[Assignment]:
When a line of the entries contains the word "IntelliJ", report that line.

[Record set]:
☆ ☆ ☆ ☆ ☆ ☆ ☆

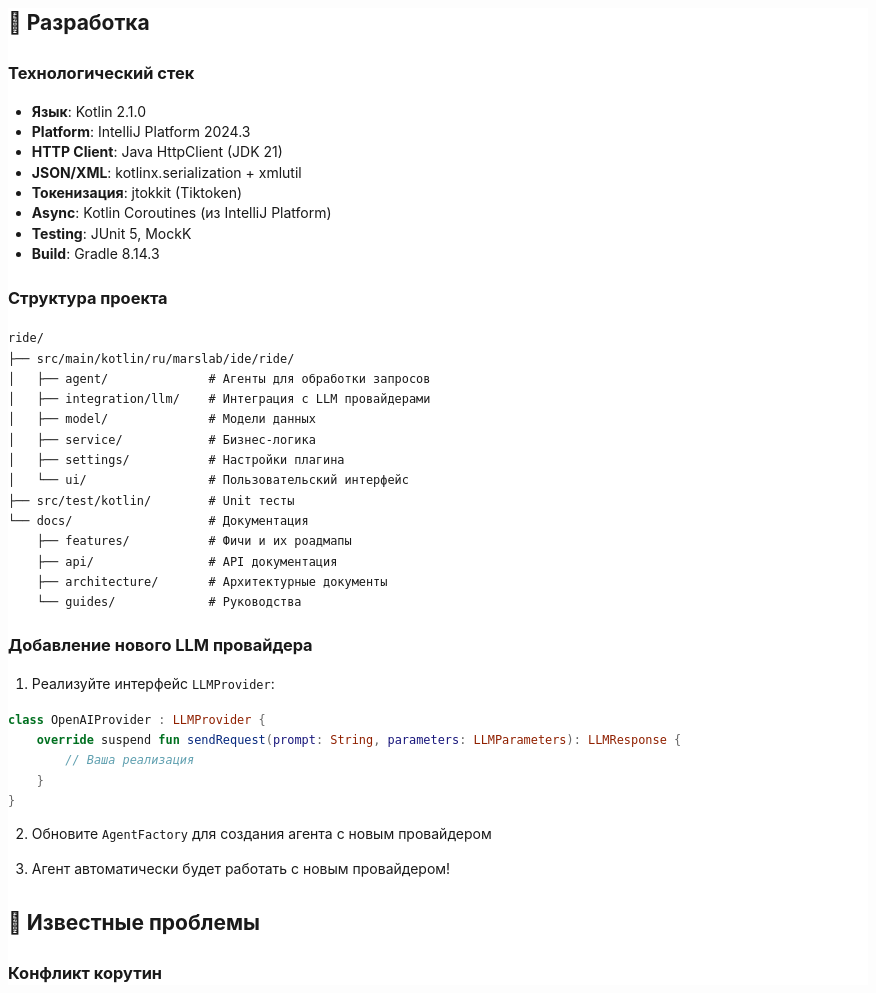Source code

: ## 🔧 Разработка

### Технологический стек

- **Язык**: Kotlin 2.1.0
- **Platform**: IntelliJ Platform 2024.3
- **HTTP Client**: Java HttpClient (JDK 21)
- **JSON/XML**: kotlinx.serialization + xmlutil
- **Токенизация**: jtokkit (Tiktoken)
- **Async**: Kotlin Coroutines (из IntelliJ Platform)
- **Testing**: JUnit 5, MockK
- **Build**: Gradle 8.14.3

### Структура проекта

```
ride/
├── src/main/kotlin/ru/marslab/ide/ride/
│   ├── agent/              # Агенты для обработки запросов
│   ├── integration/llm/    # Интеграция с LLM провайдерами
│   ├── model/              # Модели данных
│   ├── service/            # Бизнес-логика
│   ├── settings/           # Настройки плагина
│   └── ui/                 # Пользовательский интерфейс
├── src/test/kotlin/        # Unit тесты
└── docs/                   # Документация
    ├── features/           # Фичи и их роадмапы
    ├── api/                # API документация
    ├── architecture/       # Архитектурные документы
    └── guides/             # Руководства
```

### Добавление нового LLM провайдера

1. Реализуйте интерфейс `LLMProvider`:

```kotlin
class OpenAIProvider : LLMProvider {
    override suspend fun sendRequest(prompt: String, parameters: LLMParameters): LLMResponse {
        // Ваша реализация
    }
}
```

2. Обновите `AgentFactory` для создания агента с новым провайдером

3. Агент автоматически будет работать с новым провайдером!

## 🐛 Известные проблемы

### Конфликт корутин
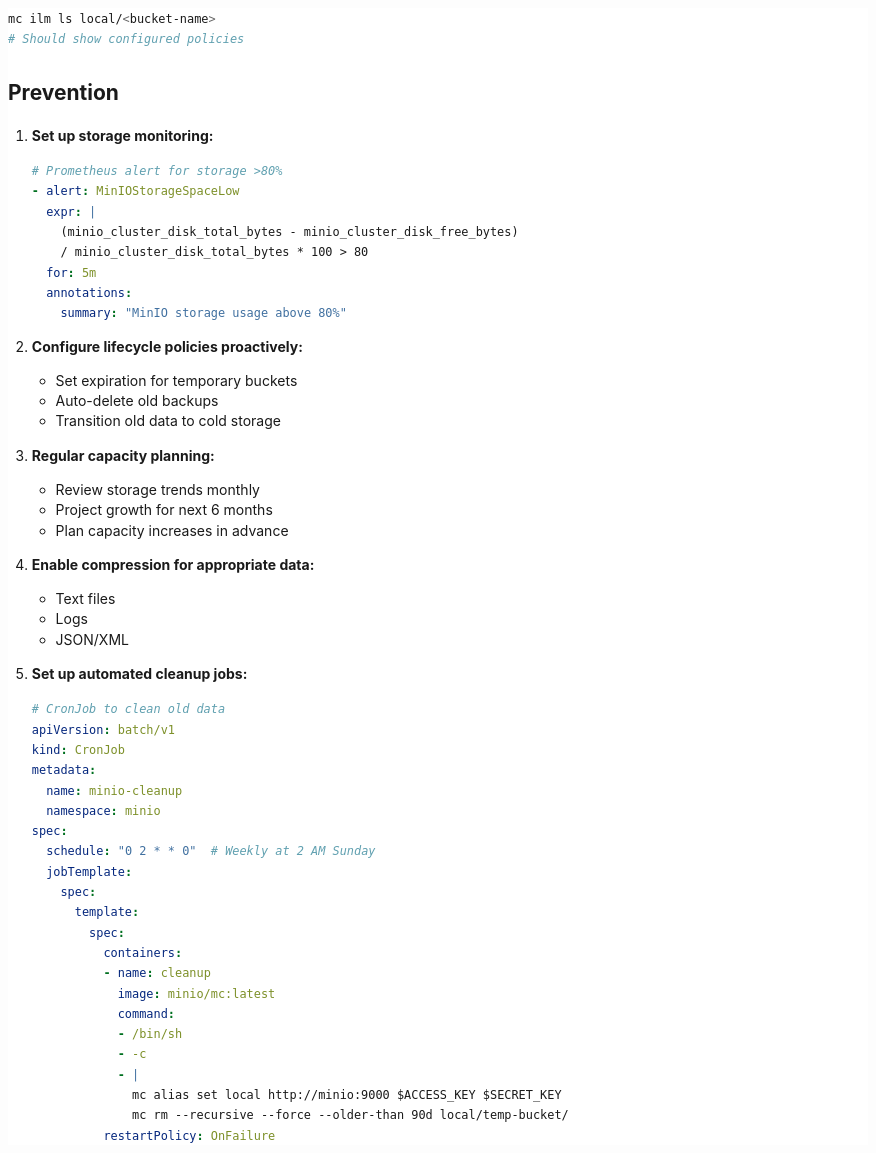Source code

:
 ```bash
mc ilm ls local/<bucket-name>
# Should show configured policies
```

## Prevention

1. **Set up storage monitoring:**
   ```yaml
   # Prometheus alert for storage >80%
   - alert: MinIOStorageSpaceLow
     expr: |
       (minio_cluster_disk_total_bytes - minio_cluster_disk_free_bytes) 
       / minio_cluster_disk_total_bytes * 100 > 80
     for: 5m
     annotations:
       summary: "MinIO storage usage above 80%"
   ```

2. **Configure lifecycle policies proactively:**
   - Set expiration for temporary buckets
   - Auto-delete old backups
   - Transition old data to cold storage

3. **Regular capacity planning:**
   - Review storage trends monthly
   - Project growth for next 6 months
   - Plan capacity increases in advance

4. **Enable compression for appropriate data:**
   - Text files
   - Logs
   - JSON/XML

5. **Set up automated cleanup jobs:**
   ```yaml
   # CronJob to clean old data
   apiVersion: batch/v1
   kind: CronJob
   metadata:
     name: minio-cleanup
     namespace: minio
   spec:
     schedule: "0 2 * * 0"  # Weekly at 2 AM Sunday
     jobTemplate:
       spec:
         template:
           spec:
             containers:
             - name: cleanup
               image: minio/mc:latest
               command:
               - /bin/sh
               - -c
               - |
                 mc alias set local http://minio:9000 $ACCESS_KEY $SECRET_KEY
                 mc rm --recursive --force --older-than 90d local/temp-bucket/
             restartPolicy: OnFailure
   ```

☆ ☆ ☆ ☆ ☆ ☆ ☆

[Written response]:
- **Platform**: IntelliJ Platform 2024.3
- **Async**: Kotlin Coroutines (из IntelliJ Platform)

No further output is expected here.